* _Exercise requirements_
If a line in the records below contains the word "systémy", copy it out.

Data entries:
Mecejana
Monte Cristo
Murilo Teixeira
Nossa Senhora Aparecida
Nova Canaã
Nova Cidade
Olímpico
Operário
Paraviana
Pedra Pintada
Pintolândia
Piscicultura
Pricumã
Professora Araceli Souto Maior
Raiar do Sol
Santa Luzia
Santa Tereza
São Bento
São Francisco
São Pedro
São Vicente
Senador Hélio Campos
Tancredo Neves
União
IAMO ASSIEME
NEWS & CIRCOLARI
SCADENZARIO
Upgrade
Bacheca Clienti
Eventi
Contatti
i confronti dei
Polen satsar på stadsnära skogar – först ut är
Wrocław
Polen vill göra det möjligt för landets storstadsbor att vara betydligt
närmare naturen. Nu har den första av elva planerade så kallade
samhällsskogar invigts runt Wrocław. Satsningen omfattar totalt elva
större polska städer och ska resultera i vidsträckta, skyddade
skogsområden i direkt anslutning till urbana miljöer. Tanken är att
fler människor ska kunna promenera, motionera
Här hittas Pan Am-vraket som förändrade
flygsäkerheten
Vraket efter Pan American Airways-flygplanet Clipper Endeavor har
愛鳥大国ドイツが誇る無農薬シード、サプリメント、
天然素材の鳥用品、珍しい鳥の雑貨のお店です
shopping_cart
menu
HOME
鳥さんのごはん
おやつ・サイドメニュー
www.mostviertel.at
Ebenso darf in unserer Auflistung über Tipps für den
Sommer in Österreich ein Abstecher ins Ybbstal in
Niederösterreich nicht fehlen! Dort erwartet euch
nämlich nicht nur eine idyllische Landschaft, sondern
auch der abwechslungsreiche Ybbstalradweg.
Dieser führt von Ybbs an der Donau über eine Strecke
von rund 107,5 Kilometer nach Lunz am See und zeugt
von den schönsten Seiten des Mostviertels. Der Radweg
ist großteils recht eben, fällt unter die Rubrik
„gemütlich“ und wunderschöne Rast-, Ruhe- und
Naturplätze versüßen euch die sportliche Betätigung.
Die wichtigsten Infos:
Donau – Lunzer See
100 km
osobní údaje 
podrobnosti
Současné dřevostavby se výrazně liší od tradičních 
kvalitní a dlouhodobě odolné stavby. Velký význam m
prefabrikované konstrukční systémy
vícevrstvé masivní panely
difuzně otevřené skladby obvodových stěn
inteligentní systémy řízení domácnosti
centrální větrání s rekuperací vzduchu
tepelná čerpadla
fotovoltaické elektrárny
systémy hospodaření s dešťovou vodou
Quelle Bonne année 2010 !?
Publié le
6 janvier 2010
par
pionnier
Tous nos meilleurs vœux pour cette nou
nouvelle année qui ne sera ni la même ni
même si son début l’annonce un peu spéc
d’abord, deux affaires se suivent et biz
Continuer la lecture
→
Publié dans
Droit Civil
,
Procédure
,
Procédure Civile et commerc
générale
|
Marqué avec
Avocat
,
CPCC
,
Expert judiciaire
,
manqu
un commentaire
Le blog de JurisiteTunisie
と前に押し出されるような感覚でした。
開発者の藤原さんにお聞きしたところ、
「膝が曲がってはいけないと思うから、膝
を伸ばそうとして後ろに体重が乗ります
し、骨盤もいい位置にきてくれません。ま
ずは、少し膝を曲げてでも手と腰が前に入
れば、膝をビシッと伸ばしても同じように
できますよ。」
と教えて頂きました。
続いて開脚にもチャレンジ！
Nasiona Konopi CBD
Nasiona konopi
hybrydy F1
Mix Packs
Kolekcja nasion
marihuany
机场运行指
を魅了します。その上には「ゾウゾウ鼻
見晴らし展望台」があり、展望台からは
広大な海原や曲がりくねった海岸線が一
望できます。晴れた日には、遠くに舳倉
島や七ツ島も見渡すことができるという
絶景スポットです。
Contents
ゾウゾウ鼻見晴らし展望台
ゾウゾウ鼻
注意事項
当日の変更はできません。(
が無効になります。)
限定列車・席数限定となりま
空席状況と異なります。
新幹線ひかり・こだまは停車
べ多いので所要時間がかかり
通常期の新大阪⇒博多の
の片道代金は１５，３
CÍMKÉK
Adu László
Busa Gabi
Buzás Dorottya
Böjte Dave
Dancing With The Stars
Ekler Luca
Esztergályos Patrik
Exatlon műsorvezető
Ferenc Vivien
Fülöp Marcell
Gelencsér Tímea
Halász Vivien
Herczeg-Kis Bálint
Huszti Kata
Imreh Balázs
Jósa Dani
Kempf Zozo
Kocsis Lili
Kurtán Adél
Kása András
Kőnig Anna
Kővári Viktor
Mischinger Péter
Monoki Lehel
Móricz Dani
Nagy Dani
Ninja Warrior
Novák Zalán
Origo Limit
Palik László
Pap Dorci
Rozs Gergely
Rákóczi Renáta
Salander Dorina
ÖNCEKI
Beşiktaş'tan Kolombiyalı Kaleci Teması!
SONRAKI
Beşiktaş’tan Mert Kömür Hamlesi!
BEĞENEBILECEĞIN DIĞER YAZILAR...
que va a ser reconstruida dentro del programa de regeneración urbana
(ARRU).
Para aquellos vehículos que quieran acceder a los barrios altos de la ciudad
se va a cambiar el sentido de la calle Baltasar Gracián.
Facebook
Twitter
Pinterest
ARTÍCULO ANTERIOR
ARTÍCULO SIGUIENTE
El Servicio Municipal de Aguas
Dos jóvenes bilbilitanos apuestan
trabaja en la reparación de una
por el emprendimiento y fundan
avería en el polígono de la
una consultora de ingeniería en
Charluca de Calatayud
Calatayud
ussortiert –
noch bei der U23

* _Exercise result_
prefabrikované konstrukční systémy
inteligentní systémy řízení domácnosti
systémy hospodaření s dešťovou vodou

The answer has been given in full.